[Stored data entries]

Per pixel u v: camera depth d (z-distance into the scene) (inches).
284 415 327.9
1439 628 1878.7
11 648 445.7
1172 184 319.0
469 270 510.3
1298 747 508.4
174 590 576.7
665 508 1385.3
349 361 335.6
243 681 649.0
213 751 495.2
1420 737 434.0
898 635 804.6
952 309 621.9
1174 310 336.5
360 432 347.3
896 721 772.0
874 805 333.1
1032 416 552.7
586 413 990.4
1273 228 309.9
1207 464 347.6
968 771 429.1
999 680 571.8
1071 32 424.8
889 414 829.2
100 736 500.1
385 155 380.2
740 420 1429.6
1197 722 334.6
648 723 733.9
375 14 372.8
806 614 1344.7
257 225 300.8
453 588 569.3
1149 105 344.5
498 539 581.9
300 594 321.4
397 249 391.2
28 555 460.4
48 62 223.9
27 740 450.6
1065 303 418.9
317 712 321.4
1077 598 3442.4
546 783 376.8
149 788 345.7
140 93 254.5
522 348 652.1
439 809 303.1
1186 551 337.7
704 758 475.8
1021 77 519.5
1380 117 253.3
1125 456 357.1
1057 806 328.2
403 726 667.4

GOAL OF THE EXERCISE:
Output, exactly and with nothing else, the lines from the line containing "11 648 445.7" to the end of the entries.

RESPONSE TO THIS TASK:
11 648 445.7
1172 184 319.0
469 270 510.3
1298 747 508.4
174 590 576.7
665 508 1385.3
349 361 335.6
243 681 649.0
213 751 495.2
1420 737 434.0
898 635 804.6
952 309 621.9
1174 310 336.5
360 432 347.3
896 721 772.0
874 805 333.1
1032 416 552.7
586 413 990.4
1273 228 309.9
1207 464 347.6
968 771 429.1
999 680 571.8
1071 32 424.8
889 414 829.2
100 736 500.1
385 155 380.2
740 420 1429.6
1197 722 334.6
648 723 733.9
375 14 372.8
806 614 1344.7
257 225 300.8
453 588 569.3
1149 105 344.5
498 539 581.9
300 594 321.4
397 249 391.2
28 555 460.4
48 62 223.9
27 740 450.6
1065 303 418.9
317 712 321.4
1077 598 3442.4
546 783 376.8
149 788 345.7
140 93 254.5
522 348 652.1
439 809 303.1
1186 551 337.7
704 758 475.8
1021 77 519.5
1380 117 253.3
1125 456 357.1
1057 806 328.2
403 726 667.4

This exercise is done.